## Task 1
Will you reproduce the entries below, from their first line up to and including the line with "22: (89, 125)", leaving out the picture?

[[ Source text open ]]

Rock and Reprise.net
Actually, her exact quote was “I didn't want to lose the $500” and it goes to show you that the simplest thing can make the biggest difference. The difference in this case is Sarah White's latest and best recorded effort to-date, the very impressive Sweetheart EP--- five songs which could have as easily been thrown to the wind but for a discount coupon. Actually, four, because Sweetheart, the song, had already been written into history as leadoff track for Sarah White & The Pearls' You're It EP, but we get ahead of ourselves. Let us start from, well, not exactly the beginning, but...
Sarah grew up in West Virginia and emigrated with her family to Charlottesville while she was in Junior High. After graduating high school, she traveled a bit and then enrolled in college, preferring the hometown University of Virginia to out of the area institutions. While at UVA, while acquitting herself nicely with studies, she slowly immersed herself in the music scene. To that point, she played, but not really publicly.
“I grew up learning Emmylou Harris and the Louvin Brothers and bluegrass and stuff like that just from my parental musical heritage,” she said. “By the time I graduated, I had started listening more to rock music and hanging out with rock-oriented people. I was listening to teen beat bands and pop music. That eventually worked into playing in an electric band with a guitar player and drummer. We called ourselves Miracle Penny and played rock & roll-y pop music. We even recorded a CD. I listened to it recently and, in hindsight, I see that maybe I had ideas or some memorable phrases or something, but it's a little hard to listen to. We didn't spend a lot of time making a good recording. We just let things fly. I hear it now and I go eeewww. It's the kind of thing you would be way more perfectionist about as you take yourself more seriously. Just singing and little things. Mistakes. Of course, I don't think of Miracle Penny as any kind of pinnacle. It was more like baby steps, trying things on. It probably wasn't my natural style, which I still haven't really discovered. It was more absorbing music and ideas from the people you were playing with. Still, we were young and so excited to have a CD. It was right after college and we did it for about a year, but it was more of a fun, social thing. It never occurred to me that we could really do anything with it.”
Social it may have been, but it laid the groundwork for more recording. A Charlottesville radio station, WTJU, grabbed hold of a track from Miracle Penny's CD and played it somewhere between a lot and relentlessly.
“One of the Miracle Penny songs was #1 on WTJU for a week or something like that, to the point that Darius Van Arman wrote a kind of jokey letter (which I still have) to the staff. It said something like, I'm writing this to please tell the deejays to stop blasting this song every morning. It's driving me crazy.”
College behind her, Sarah decided to put Miracle Penny and Charlottesville behind her for awhile as well.

[[ Source text closed ]]
[[ Information open ]]

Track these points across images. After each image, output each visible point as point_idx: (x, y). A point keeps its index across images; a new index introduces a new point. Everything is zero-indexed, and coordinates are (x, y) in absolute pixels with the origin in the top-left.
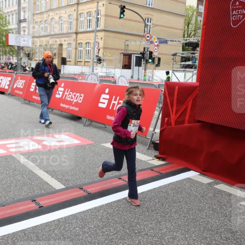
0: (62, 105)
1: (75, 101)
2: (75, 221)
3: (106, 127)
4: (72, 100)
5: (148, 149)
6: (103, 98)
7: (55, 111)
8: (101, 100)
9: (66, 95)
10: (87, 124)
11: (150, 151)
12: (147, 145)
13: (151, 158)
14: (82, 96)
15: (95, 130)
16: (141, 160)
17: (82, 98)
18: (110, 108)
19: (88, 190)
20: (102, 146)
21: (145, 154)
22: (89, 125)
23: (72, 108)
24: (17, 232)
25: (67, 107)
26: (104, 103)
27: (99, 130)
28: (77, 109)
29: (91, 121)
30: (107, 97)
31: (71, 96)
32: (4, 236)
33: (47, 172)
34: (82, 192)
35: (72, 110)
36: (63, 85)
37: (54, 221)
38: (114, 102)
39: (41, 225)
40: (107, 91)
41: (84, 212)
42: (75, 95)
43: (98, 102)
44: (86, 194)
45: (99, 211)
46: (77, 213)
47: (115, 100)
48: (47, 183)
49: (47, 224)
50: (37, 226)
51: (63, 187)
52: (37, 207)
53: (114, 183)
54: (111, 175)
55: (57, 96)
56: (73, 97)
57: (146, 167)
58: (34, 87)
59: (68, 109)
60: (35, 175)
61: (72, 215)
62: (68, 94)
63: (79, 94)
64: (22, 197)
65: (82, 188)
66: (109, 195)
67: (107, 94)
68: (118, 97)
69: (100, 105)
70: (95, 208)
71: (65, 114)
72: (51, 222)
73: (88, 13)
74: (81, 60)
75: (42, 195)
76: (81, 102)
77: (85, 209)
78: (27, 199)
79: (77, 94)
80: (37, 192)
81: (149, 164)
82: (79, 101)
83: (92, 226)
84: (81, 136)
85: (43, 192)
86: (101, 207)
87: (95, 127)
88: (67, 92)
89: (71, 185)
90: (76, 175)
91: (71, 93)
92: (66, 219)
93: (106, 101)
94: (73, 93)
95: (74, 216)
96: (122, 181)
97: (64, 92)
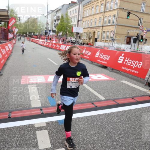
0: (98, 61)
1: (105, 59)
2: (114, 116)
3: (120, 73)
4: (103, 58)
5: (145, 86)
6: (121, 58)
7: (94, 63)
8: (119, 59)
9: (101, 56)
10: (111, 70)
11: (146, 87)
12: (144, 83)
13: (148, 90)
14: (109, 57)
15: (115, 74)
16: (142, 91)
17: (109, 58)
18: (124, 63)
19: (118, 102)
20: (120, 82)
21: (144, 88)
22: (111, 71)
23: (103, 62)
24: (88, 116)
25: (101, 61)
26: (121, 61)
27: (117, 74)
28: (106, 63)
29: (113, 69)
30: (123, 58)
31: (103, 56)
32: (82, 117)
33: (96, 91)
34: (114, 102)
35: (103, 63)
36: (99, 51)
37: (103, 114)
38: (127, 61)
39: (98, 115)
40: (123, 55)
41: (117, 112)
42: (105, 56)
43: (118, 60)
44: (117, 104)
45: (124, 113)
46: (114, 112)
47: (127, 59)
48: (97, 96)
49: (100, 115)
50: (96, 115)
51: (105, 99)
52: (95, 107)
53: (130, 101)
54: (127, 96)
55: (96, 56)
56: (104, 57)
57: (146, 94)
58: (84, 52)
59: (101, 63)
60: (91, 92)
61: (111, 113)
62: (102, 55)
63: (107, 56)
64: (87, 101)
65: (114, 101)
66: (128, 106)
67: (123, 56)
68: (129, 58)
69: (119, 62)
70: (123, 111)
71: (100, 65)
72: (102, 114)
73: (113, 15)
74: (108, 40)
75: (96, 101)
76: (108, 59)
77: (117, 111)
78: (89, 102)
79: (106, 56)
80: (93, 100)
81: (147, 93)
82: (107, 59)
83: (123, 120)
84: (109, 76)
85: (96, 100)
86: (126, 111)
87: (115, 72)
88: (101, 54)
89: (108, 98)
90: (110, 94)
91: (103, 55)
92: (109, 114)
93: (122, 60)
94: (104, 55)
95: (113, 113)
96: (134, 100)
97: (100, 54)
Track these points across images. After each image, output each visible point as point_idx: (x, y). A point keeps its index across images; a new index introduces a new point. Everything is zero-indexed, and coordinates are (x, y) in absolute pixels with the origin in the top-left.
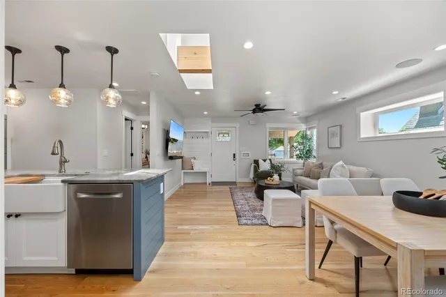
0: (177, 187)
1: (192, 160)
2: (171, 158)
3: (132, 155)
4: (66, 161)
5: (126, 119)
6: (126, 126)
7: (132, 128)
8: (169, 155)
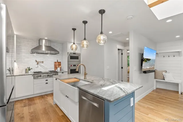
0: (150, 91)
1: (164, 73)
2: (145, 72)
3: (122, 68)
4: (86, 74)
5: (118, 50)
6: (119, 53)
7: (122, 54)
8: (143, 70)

[[ Information closed ]]

## Task 2
Can you write out the Sarah White article above word for word, from "Rock and Reprise.net" up to and including "the beginning, but..."?

## Written response 1
Track these points across images. After each image, output each visible point as point_idx: (x, y). A point keeps its index across images; a new index introduces a new point. Everything is zero-indexed, and coordinates are (x, y) in absolute pixels with the origin in the top-left.
0: (62, 105)
1: (75, 101)
2: (75, 221)
3: (106, 127)
4: (72, 100)
5: (148, 149)
6: (103, 98)
7: (55, 111)
8: (101, 100)
9: (66, 95)
10: (87, 124)
11: (150, 151)
12: (147, 145)
13: (151, 158)
14: (82, 96)
15: (95, 130)
16: (141, 160)
17: (82, 98)
18: (110, 108)
19: (88, 190)
20: (102, 146)
21: (145, 154)
22: (89, 125)

## Written response 2
Rock and Reprise.net
Actually, her exact quote was “I didn't want to lose the $500” and it goes to show you that the simplest thing can make the biggest difference. The difference in this case is Sarah White's latest and best recorded effort to-date, the very impressive Sweetheart EP--- five songs which could have as easily been thrown to the wind but for a discount coupon. Actually, four, because Sweetheart, the song, had already been written into history as leadoff track for Sarah White & The Pearls' You're It EP, but we get ahead of ourselves. Let us start from, well, not exactly the beginning, but...